Split quadrilateral into sub-regions of a maximum area

Question

It is pretty easy to split a rectangle/square into smaller regions and enforce a maximum area of each sub-region. You can just divide the region into regions with sides length sqrt(max_area) and treat the leftovers with some care.

With a quadrilateral however I am stumped. Let's assume I don't know the angle of any of the corners. Let's also assume that all four points are on the same plane. Also, I don't need for the the small regions to be all the same size. The only requirement I have is that the area of each individual region is less than the max area.

Is there a particular data structure I could use to make this easier?
Is there an algorithm I'm just not finding?

Could I use quadtrees to do this? I'm not incredibly versed in trees but I do know how to implement the structure.

I have GIS work in mind when I'm doing this, but I am fairly confident that that will have no impact on the algorithm to split the quad.

Answer 1

If your quadrilateral is convex, then in fact you can split it into two equal-area pieces which at the same time have equal perimeters! This is called a fair partitioning, and is described at The Open Problems Project (it is open for larger number of pieces, but solved for two pieces).

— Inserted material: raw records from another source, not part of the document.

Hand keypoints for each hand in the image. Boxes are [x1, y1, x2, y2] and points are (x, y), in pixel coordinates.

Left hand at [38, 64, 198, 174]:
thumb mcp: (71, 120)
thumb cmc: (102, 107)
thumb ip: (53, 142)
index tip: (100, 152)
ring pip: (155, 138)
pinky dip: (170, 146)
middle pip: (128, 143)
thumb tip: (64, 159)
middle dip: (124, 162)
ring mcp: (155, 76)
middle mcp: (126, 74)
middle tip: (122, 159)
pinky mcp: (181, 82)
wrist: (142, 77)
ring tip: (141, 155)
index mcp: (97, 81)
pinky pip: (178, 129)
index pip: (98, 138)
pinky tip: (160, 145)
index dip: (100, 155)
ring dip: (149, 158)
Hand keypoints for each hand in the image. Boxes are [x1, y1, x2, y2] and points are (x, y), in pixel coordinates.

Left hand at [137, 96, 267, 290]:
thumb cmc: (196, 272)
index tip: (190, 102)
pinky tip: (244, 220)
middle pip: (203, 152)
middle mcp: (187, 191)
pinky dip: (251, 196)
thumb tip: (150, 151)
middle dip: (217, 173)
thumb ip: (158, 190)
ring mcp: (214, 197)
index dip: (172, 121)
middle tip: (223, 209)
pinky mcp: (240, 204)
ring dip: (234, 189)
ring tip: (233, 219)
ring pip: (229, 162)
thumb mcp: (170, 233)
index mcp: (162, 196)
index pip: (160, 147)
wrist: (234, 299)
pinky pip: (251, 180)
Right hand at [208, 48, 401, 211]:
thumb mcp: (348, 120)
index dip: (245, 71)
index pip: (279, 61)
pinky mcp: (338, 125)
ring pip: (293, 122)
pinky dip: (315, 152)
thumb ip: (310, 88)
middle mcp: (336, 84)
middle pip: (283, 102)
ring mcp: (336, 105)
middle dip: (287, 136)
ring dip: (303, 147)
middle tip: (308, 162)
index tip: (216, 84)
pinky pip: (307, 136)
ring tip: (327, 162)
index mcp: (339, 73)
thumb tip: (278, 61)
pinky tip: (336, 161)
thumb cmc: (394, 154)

For nonconvex quadrilaterals, it is not difficult to find a line to partition it into two equal pieces.
I believe this will work: Pass a line through the one reflex vertex, and spin it about that vertex until it partitions the area equally. The same method works for convex polygons, if your only goal is to partition the area into two equal halves.

The generic problem (for arbitrary polygons) goes under the name of "ham-sandwich sectioning of polygons." In fact, I wrote a paper with that exact title.

Answer 2

You could recursively split the quad in half on the long sides until the resulting area is small enough.